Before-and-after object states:
*** Block opens ***

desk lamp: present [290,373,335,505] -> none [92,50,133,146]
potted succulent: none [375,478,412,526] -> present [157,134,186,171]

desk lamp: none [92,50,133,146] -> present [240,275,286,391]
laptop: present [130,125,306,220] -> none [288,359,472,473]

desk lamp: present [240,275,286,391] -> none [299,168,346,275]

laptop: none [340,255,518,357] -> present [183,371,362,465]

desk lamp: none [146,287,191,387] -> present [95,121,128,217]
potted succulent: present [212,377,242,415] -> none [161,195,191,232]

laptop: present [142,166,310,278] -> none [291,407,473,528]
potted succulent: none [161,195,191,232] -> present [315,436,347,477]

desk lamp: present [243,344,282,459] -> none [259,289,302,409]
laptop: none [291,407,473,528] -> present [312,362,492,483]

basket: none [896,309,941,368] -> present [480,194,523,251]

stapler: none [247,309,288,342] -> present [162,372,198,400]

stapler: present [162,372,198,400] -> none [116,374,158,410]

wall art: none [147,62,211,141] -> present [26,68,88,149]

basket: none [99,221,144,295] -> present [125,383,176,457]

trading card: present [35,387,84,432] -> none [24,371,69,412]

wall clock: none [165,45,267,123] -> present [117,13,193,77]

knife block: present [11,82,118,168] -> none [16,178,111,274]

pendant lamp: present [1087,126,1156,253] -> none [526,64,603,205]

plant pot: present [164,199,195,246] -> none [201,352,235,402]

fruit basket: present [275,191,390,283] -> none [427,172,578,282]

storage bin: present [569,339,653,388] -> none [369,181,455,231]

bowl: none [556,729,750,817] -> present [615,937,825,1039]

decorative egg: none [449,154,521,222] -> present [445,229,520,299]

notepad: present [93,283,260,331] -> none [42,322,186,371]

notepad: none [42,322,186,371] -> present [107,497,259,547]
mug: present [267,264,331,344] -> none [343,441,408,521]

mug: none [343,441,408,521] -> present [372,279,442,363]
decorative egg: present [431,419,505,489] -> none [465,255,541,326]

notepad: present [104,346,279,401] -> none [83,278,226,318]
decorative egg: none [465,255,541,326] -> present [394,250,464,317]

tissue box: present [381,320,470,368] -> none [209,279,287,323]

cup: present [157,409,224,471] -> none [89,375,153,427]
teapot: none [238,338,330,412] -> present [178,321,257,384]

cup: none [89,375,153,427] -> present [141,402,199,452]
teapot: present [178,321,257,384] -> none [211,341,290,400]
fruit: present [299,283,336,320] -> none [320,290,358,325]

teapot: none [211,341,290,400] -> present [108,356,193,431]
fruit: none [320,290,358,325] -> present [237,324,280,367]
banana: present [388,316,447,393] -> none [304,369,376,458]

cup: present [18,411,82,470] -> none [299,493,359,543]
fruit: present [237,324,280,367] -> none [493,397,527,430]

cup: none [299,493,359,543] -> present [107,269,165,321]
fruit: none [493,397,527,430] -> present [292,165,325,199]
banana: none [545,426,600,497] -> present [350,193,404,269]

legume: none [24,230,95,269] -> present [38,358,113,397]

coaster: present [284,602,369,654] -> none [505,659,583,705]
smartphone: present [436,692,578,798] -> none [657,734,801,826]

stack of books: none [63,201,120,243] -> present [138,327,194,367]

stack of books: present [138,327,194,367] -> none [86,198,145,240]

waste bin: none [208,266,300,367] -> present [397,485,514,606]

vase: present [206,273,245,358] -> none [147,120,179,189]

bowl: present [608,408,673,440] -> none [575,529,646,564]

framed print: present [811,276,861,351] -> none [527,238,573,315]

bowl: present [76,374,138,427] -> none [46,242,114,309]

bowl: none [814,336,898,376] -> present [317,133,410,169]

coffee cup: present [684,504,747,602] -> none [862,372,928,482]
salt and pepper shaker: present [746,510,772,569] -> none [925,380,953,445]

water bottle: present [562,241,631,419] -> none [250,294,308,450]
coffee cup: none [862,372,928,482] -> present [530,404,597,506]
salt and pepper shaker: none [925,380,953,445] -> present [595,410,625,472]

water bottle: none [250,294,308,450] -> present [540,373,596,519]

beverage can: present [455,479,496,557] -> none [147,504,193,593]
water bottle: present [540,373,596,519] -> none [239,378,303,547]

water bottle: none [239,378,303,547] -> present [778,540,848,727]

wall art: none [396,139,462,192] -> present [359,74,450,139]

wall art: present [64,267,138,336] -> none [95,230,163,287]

*** Block closes ***

- **Task directions**: Reproduce the entries exactly. Every word has to stay the same.

- **Solution to this task**:
desk lamp: present [290,373,335,505] -> none [92,50,133,146]
potted succulent: none [375,478,412,526] -> present [157,134,186,171]

desk lamp: none [92,50,133,146] -> present [240,275,286,391]
laptop: present [130,125,306,220] -> none [288,359,472,473]

desk lamp: present [240,275,286,391] -> none [299,168,346,275]

laptop: none [340,255,518,357] -> present [183,371,362,465]

desk lamp: none [146,287,191,387] -> present [95,121,128,217]
potted succulent: present [212,377,242,415] -> none [161,195,191,232]

laptop: present [142,166,310,278] -> none [291,407,473,528]
potted succulent: none [161,195,191,232] -> present [315,436,347,477]

desk lamp: present [243,344,282,459] -> none [259,289,302,409]
laptop: none [291,407,473,528] -> present [312,362,492,483]

basket: none [896,309,941,368] -> present [480,194,523,251]

stapler: none [247,309,288,342] -> present [162,372,198,400]

stapler: present [162,372,198,400] -> none [116,374,158,410]

wall art: none [147,62,211,141] -> present [26,68,88,149]

basket: none [99,221,144,295] -> present [125,383,176,457]

trading card: present [35,387,84,432] -> none [24,371,69,412]

wall clock: none [165,45,267,123] -> present [117,13,193,77]

knife block: present [11,82,118,168] -> none [16,178,111,274]

pendant lamp: present [1087,126,1156,253] -> none [526,64,603,205]

plant pot: present [164,199,195,246] -> none [201,352,235,402]

fruit basket: present [275,191,390,283] -> none [427,172,578,282]

storage bin: present [569,339,653,388] -> none [369,181,455,231]

bowl: none [556,729,750,817] -> present [615,937,825,1039]

decorative egg: none [449,154,521,222] -> present [445,229,520,299]

notepad: present [93,283,260,331] -> none [42,322,186,371]

notepad: none [42,322,186,371] -> present [107,497,259,547]
mug: present [267,264,331,344] -> none [343,441,408,521]

mug: none [343,441,408,521] -> present [372,279,442,363]
decorative egg: present [431,419,505,489] -> none [465,255,541,326]

notepad: present [104,346,279,401] -> none [83,278,226,318]
decorative egg: none [465,255,541,326] -> present [394,250,464,317]

tissue box: present [381,320,470,368] -> none [209,279,287,323]

cup: present [157,409,224,471] -> none [89,375,153,427]
teapot: none [238,338,330,412] -> present [178,321,257,384]

cup: none [89,375,153,427] -> present [141,402,199,452]
teapot: present [178,321,257,384] -> none [211,341,290,400]
fruit: present [299,283,336,320] -> none [320,290,358,325]

teapot: none [211,341,290,400] -> present [108,356,193,431]
fruit: none [320,290,358,325] -> present [237,324,280,367]
banana: present [388,316,447,393] -> none [304,369,376,458]

cup: present [18,411,82,470] -> none [299,493,359,543]
fruit: present [237,324,280,367] -> none [493,397,527,430]

cup: none [299,493,359,543] -> present [107,269,165,321]
fruit: none [493,397,527,430] -> present [292,165,325,199]
banana: none [545,426,600,497] -> present [350,193,404,269]

legume: none [24,230,95,269] -> present [38,358,113,397]

coaster: present [284,602,369,654] -> none [505,659,583,705]
smartphone: present [436,692,578,798] -> none [657,734,801,826]

stack of books: none [63,201,120,243] -> present [138,327,194,367]

stack of books: present [138,327,194,367] -> none [86,198,145,240]

waste bin: none [208,266,300,367] -> present [397,485,514,606]

vase: present [206,273,245,358] -> none [147,120,179,189]

bowl: present [608,408,673,440] -> none [575,529,646,564]

framed print: present [811,276,861,351] -> none [527,238,573,315]

bowl: present [76,374,138,427] -> none [46,242,114,309]

bowl: none [814,336,898,376] -> present [317,133,410,169]

coffee cup: present [684,504,747,602] -> none [862,372,928,482]
salt and pepper shaker: present [746,510,772,569] -> none [925,380,953,445]

water bottle: present [562,241,631,419] -> none [250,294,308,450]
coffee cup: none [862,372,928,482] -> present [530,404,597,506]
salt and pepper shaker: none [925,380,953,445] -> present [595,410,625,472]

water bottle: none [250,294,308,450] -> present [540,373,596,519]

beverage can: present [455,479,496,557] -> none [147,504,193,593]
water bottle: present [540,373,596,519] -> none [239,378,303,547]

water bottle: none [239,378,303,547] -> present [778,540,848,727]

wall art: none [396,139,462,192] -> present [359,74,450,139]

wall art: present [64,267,138,336] -> none [95,230,163,287]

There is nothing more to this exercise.